OpenNMT Forum

Quick Start Tutorial Google Collab

I have included both text and code blocks in this Collab, very fast way to see file and console outputs without installing anything on local machine.

This is interesting. If this is interfaced with the corpus in Tab-delimited Bilingual Sentence Pairs from the Tatoeba Project (Good for Anki and Similar Flashcard Applications) (manythings.org) there can be good models formed for languages.

Hello @Plkmoi

I’m not very experienced in deep learning, just using the library for a month :grin:

This link seems to be very useful, but the amount of sentences might not be adequate for many languages.
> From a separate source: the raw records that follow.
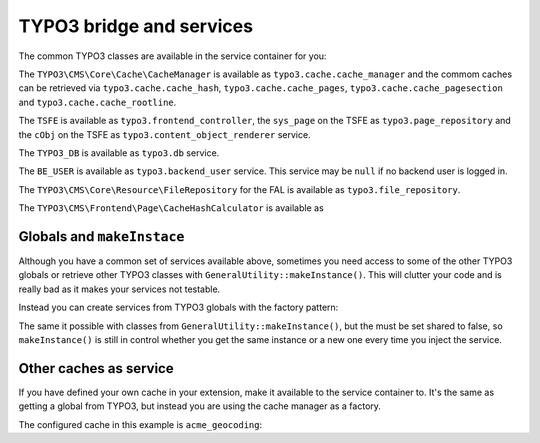 =========================
TYPO3 bridge and services
=========================

The common TYPO3 classes are available in the service container for you:

The ``TYPO3\CMS\Core\Cache\CacheManager`` is available as
``typo3.cache.cache_manager`` and the commom caches can be retrieved via
``typo3.cache.cache_hash``, ``typo3.cache.cache_pages``,
``typo3.cache.cache_pagesection`` and ``typo3.cache.cache_rootline``.

The ``TSFE`` is available as ``typo3.frontend_controller``, the ``sys_page`` on
the TSFE as ``typo3.page_repository`` and the ``cObj`` on the TSFE as
``typo3.content_object_renderer`` service.

The ``TYPO3_DB`` is available as ``typo3.db`` service.

The ``BE_USER`` is available as ``typo3.backend_user`` service. This service
may be ``null`` if no backend user is logged in.

The ``TYPO3\CMS\Core\Resource\FileRepository`` for the FAL is available as
``typo3.file_repository``.

The ``TYPO3\CMS\Frontend\Page\CacheHashCalculator`` is available as

Globals and ``makeInstace``
===========================

Although you have a common set of services available above, sometimes you need
access to some of the other TYPO3 globals or retrieve other TYPO3 classes with
``GeneralUtility::makeInstance()``. This will clutter your code and is really
bad as it makes your services not testable.

Instead you can create services from TYPO3 globals with the factory pattern:

.. configuration-block::

    .. code-block:: yaml

        services:
            app.typo3.frontend_user:
                class: TYPO3\CMS\Core\Authentication\FrontendUserAuthentication
                factory: ["@typo3", getGlobal]
                arguments:
                    - FE_USER

    .. code-block:: xml

        <services>
            <service id="app.typo3.frontend_user" class="TYPO3\CMS\Core\Authentication\FrontendUserAuthentication">
                <factory service="typo3" method="getGlobal"/>
                <argument>FE_USER</argument>
            </service>
        </services>

    .. code-block:: php

        use Symfony\Component\DependencyInjection\Definition;
        use Symfony\Component\ExpressionLanguage\Expression;

        $definition = new Definition(
            'TYPO3\\CMS\\Core\\Authentication\\FrontendUserAuthentication',
            ['FE_USER']
        ]);
        $definition->setFactory([
            new Reference('typo3'),
            'getGlobal'
        ]);
        $container->setDefinition('app.typo3.frontend_user', $definition);

The same it possible with classes from ``GeneralUtility::makeInstance()``, but
the must be set shared to false, so ``makeInstance()`` is still in control
whether you get the same instance or a new one every time you inject the
service.

.. configuration-block::

    .. code-block:: yaml

        services:
            app.typo3.template_service:
                class: TYPO3\CMS\Core\TypoScript\TemplateService
                shared: false
                factory: ["@typo3", makeInstance]
                arguments:
                    - "TYPO3\\CMS\\Core\\TypoScript\\TemplateService"

    .. code-block:: xml

        <services>
            <service id="app.typo3.template_service" class="TYPO3\CMS\Core\TypoScript\TemplateService" shared="false">
                <factory service="typo3" method="makeInstance"/>
                <argument>TYPO3\CMS\Core\TypoScript\TemplateService</argument>
            </service>
        </services>

    .. code-block:: php

        use Symfony\Component\DependencyInjection\Definition;
        use Symfony\Component\ExpressionLanguage\Expression;

        $definition = new Definition(
            'TYPO3\\CMS\\Core\\TypoScript\\TemplateService',
            ['TYPO3\\CMS\\Core\\TypoScript\\TemplateService']
        ]);
        $definition->setShared(false);
        $definition->setFactory([
            new Reference('typo3'),
            'makeInstance'
        ]);
        $container->setDefinition('app.typo3.template_service', $definition);

Other caches as service
=======================

If you have defined your own cache in your extension, make it available to the
service container to. It's the same as getting a global from TYPO3, but instead
you are using the cache manager as a factory.

The configured cache in this example is ``acme_geocoding``:

.. configuration-block::

    .. code-block:: yaml

        services:
            app.cache.acme_geocoding:
                class: TYPO3\CMS\Core\Cache\Frontend\FrontendInterface
                factory: ["@typo3.cache.cache_manager", getCache]
                arguments:
                    - acme_geocoding

    .. code-block:: xml

        <services>
            <service id="app.cache.acme_geocoding" class="TYPO3\CMS\Core\Cache\Frontend\FrontendInterface">
                <factory service="typo3.cache.cache_manager" method="getCache"/>
                <argument>acme_geocoding</argument>
            </service>
        </services>

    .. code-block:: php

        use Symfony\Component\DependencyInjection\Definition;
        use Symfony\Component\ExpressionLanguage\Expression;

        $definition = new Definition(
            'TYPO3\\CMS\\Core\\Cache\\Frontend\\FrontendInterface',
            ['acme_geocoding']
        ]);
        $definition->setFactory([
            new Reference('typo3.cache.cache_manager'),
            'getCache'
        ]);
        $container->setDefinition('app.cache.acme_geocoding', $definition);
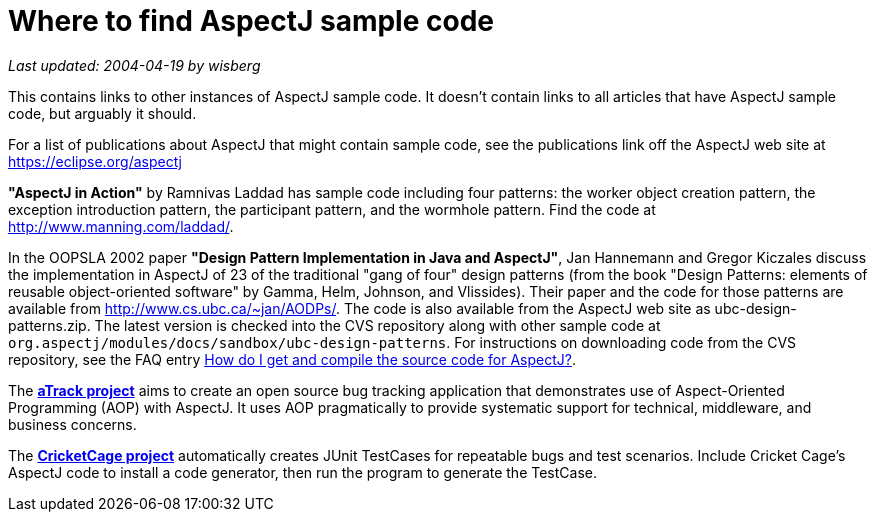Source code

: = Where to find AspectJ sample code

_Last updated: 2004-04-19 by wisberg_

This contains links to other instances of AspectJ sample code. It
doesn't contain links to all articles that have AspectJ sample code, but
arguably it should.

For a list of publications about AspectJ that might contain sample code,
see the publications link off the AspectJ web site at
https://eclipse.org/aspectj

*"AspectJ in Action"* by Ramnivas Laddad has sample code including
four patterns: the worker object creation pattern, the exception
introduction pattern, the participant pattern, and the wormhole pattern.
Find the code at http://www.manning.com/laddad/.

In the OOPSLA 2002 paper *"Design Pattern Implementation in Java and
AspectJ"*, Jan Hannemann and Gregor Kiczales discuss the implementation
in AspectJ of 23 of the traditional "gang of four" design patterns (from
the book "Design Patterns: elements of reusable object-oriented
software" by Gamma, Helm, Johnson, and Vlissides). Their paper and the
code for those patterns are available from
http://www.cs.ubc.ca/~jan/AODPs/. The code is also available from the
AspectJ web site as ubc-design-patterns.zip. The latest version is
checked into the CVS repository along with other sample code at
`org.aspectj/modules/docs/sandbox/ubc-design-patterns`. For instructions
on downloading code from the CVS repository, see the FAQ entry
xref:../../faq/faq.adoc#buildingsource[How do I get and compile the source code for AspectJ?].

The https://atrack.dev.java.net/[*aTrack project*] aims to create an open
source bug tracking application that demonstrates use of Aspect-Oriented
Programming (AOP) with AspectJ. It uses AOP pragmatically to provide
systematic support for technical, middleware, and business concerns.

The http://sourceforge.net/projects/cricketcage/[*CricketCage project*]
automatically creates JUnit TestCases for repeatable bugs and test
scenarios. Include Cricket Cage's AspectJ code to install a code
generator, then run the program to generate the TestCase.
http://www.manythings.org/bilingual/

English - Russian (421K)
English - Italian (345K)
English - German (227K)

As I know from the previous forum topics, at least 1M sentences are needed for decent translations. But I will try with the same colab, some preprocessing is needed (wget the zip file, create two different files from tab separated values etc)

Which language pair you want me to try first from this corpus?

Thank you.

English and Berber as this would be interesting as there is Latin script along with Tifinagh script which has much different letters. https://www.manythings.org/anki/ber-eng.zip. In Language index - Tatoeba there are 542,769 Kabyle sentences and Kabyle is a variant of Berber and 382,839 Berber sentences.

131357 sentences, may be it could give some results. I will try that in a different colab then.